Froböse: Wenn man auf Sprint-Geschwindigkeit trainiert, ist das sogar eher kontraproduktiv. Dehnen reduziert den Tonus der Muskeln, erhöht die Flexibilität der Gelenke und vermindert vorübergehend deren Stabilität. Dehnt ein Sprinter seine Beinmuskeln vor einem Lauf, werden die Knie und Fußgelenke daher zunächst instabiler.

Für ihre Stabilisierung müssen die Beinmuskeln mehr Kraft aufwenden, die ihnen dann für die Beschleunigung des Lauftempos fehlt. Der Läufer wird also langsamer, wenn er sich vor oder während des Trainings dehnt – auch weil der Muskeltonus und damit die Vorspannung zu gering ist.
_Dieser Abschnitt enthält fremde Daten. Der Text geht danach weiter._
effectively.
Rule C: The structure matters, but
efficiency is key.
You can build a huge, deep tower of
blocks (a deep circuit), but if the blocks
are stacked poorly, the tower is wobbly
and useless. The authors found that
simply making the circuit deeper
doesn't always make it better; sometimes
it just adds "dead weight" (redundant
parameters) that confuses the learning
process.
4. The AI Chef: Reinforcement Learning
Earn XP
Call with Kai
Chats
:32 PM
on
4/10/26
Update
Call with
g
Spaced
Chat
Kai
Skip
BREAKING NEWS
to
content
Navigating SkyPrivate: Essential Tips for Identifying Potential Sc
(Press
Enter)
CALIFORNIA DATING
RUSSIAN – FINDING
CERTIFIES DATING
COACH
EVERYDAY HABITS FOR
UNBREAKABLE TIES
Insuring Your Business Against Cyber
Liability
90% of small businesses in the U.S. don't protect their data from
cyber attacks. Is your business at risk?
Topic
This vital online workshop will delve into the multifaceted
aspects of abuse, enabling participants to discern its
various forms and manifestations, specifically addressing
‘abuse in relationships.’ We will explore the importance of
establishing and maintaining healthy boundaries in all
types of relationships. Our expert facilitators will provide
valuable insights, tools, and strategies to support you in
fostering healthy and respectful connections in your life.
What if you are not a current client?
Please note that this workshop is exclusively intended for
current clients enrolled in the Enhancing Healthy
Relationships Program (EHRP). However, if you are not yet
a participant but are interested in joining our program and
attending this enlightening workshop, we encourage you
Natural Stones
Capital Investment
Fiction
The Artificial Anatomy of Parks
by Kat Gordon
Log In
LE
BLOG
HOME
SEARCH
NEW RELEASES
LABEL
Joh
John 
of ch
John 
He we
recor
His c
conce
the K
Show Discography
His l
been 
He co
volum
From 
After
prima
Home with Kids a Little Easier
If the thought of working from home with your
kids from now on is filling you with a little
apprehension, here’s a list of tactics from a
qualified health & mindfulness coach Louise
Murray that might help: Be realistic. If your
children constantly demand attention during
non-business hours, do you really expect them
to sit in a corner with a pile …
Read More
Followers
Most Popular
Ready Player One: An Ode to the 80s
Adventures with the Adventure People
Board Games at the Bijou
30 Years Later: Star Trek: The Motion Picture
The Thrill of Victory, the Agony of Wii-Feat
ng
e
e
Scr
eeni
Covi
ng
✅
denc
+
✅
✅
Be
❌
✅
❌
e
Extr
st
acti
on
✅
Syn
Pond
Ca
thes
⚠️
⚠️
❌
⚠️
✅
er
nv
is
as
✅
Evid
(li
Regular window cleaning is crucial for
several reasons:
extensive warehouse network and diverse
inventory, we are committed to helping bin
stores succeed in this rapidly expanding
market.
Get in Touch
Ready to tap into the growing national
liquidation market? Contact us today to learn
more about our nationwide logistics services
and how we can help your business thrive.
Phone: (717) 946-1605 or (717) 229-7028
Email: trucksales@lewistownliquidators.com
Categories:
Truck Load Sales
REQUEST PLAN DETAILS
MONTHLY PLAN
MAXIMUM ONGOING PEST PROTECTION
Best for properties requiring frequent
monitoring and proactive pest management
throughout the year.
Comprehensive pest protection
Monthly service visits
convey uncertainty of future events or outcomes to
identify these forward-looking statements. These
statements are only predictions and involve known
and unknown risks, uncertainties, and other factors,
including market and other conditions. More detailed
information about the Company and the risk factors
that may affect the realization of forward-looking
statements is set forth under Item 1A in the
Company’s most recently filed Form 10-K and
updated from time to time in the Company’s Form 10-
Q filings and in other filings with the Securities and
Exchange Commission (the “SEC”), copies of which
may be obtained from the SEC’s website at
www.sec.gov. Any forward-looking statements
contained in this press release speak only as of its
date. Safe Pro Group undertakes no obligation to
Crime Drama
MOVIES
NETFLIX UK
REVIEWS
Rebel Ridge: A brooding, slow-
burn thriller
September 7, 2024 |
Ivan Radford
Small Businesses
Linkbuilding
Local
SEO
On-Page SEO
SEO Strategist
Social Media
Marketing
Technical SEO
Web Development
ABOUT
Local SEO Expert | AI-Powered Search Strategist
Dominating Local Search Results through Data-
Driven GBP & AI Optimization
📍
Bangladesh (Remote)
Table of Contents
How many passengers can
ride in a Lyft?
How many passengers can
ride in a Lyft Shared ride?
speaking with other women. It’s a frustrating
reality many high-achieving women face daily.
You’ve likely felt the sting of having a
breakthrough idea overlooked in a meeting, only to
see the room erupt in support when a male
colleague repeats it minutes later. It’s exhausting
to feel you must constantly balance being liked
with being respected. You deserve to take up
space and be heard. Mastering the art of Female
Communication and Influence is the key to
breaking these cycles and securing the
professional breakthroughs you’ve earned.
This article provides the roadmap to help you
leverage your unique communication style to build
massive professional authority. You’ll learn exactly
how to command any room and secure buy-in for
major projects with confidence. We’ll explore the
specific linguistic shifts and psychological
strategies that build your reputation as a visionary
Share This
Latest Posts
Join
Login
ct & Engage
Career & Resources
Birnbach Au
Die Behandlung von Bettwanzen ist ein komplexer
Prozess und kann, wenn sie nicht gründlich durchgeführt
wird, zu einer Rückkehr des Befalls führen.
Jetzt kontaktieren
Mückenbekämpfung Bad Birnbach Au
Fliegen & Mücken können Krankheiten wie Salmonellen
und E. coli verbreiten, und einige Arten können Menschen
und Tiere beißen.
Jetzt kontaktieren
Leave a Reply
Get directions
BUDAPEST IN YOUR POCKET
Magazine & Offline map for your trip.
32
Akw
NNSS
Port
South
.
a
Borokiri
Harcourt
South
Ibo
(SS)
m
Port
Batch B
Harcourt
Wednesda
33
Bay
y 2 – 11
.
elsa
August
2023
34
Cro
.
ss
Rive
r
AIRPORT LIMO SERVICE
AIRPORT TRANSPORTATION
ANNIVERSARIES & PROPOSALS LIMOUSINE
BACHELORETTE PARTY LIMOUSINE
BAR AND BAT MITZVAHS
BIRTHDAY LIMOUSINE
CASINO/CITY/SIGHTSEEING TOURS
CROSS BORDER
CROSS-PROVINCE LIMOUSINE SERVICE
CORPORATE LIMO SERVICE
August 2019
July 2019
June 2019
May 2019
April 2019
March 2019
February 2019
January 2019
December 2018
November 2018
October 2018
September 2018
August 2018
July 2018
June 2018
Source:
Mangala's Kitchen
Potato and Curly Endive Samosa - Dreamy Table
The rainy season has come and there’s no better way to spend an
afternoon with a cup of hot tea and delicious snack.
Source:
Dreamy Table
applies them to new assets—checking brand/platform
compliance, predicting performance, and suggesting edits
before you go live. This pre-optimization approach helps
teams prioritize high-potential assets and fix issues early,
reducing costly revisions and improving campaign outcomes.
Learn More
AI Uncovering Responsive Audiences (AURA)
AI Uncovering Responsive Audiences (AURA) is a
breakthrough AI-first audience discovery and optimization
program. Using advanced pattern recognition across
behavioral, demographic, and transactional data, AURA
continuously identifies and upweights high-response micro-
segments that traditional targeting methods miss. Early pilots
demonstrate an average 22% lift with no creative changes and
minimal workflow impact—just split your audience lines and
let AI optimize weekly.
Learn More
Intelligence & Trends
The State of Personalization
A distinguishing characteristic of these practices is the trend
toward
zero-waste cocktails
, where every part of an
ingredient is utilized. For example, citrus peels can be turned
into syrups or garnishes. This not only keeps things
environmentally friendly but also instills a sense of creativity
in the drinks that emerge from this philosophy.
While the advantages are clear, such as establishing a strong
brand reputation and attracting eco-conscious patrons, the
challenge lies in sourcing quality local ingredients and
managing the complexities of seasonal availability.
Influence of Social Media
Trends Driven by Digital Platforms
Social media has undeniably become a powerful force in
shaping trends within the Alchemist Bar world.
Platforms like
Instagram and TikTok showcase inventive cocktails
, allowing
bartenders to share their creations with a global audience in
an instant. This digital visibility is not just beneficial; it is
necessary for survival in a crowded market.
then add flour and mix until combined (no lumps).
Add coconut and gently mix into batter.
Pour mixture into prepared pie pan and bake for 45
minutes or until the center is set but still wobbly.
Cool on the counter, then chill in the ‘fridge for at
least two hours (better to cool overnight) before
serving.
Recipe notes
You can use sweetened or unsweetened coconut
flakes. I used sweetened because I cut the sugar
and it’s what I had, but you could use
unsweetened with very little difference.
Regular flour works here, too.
Gibt es Muskeln, die man grundsätzlich auf gar keinen Fall dehnen sollte?

Froböse: Sagen wir so: Für bestimmte Sportarten sollte man bestimmte Muskelgruppen lieber stärken und stabilisieren als dehnen. Schwimmer opfern die Beweglichkeit des Rumpfes zugunsten eines großen Rückenmuskels. Fußballer nehmen für einen kräftigen Schuss die limitierte Beweglichkeit ihrer Beine in Kauf.

Und Nichtsportler?

Froböse: Nichtsportlern würde ich empfehlen, sich nur zu dehnen, wenn sie in ihrer Beweglichkeit eingeschränkt sind. Und auch nur so weit, dass der Muskel nicht überdehnt wird. Viel wichtiger als Dehnen ist aber regelmäßige Bewegung, bei der möglichst der ganze Körper beansprucht wird. Spazieren, Fahrradfahren, Schwimmen, Fußball: Ganz egal, Hauptsache Sie bleiben in Bewegung.

Herr Professor Froböse, vielen Dank für dieses Gespräch!